I think it’s a combination of things. You could say it’s the accent. I know my thinking is very male-friendly. My books and my podcasts and my YouTube videos are watched by quantities of men who then bring it to their partners. My view is nonjudgmental. My views are cross-cultural, so I’m not talking to just Americans. They are inclusive, so when I talk about sexuality, I take a rather inclusive perspective that integrates the changes that are occurring around sexuality, identity, gender fluidity, all that. When I do the podcast, I have gay couples, straight couples, trans couples. A couple is a couple.
I say things that are complicated — complex, not complicated — but I can say them in simple language, and sometimes very succinctly.
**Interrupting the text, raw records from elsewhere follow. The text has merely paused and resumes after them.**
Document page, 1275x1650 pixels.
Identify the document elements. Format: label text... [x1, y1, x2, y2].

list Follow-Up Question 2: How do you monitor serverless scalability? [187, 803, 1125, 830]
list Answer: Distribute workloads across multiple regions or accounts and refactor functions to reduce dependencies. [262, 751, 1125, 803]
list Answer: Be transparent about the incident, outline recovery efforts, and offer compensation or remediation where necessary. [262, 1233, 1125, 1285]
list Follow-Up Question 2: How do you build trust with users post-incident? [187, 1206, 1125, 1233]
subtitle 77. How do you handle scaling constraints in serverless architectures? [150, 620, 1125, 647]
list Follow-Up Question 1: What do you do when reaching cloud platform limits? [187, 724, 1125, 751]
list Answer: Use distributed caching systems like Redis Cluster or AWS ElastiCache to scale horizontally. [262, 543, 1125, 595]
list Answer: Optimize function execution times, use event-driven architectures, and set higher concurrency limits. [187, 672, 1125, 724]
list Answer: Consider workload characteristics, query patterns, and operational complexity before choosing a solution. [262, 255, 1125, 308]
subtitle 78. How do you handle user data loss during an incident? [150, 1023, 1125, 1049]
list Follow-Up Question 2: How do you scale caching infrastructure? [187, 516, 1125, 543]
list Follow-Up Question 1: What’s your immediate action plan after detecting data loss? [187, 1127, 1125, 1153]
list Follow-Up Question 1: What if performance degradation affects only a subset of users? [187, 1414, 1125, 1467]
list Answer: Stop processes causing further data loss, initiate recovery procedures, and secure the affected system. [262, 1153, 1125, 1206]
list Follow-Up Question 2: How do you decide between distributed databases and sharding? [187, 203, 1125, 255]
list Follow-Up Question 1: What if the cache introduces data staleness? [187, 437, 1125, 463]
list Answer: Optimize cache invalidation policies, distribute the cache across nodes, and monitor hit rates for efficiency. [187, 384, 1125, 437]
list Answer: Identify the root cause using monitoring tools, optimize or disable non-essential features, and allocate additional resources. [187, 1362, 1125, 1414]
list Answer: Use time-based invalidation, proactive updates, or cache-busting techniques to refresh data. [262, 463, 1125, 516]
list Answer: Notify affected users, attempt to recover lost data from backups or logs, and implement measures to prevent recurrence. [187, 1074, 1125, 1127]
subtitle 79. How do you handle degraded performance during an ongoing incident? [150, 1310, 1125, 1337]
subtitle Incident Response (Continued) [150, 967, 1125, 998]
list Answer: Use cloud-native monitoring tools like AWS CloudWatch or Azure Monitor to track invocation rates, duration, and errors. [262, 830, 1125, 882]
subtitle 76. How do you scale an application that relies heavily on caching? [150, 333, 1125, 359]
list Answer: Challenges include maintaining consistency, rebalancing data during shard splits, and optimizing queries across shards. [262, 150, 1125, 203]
On trying to have normal relationships when you are a relationships expert:

If you’re an artist, you go into the city and look for colors, for life, for shapes, for beauty, for themes. I think it’s not different for a therapist. You use that lens. It’s the lens that helps you see movies, helps you read a book. People don’t come to me to talk about their mechanical problems in their cars. I like the lens! I like the intellectual repartee I have with my husband about our work. And from my sons, what can I learn about their cohort, their generation? I’m voraciously curious and a little bit of an anthropologist wherever I am.

On her free time:

It’s a little difficult because I’m at the beginning of a book tour and I have 32 talks scheduled in the next six weeks. I bike a lot. I bike every day in New York, all the time. I’m a Belgian girl, after all. I meet friends. I go to museums. I go for walks. I travel a lot; I took a month this summer and I went to Berlin and Greece. I like to be away.

My free time, when I have more than a day, is often about being away from my life. I don’t want much TV at all. I was a consultant on the Showtime series The Affair, so I did watch that. I throw dinner parties. I’m no gourmet cook, by far, but I can put together a nice meal — simple, good food, like tagines and fish stew and lemon chicken. I love to see live performances. As a good boomer, I am going to see Paul McCartney tomorrow night. Not that I ever listen to him, but he’s my generation. I should at least see what became of him.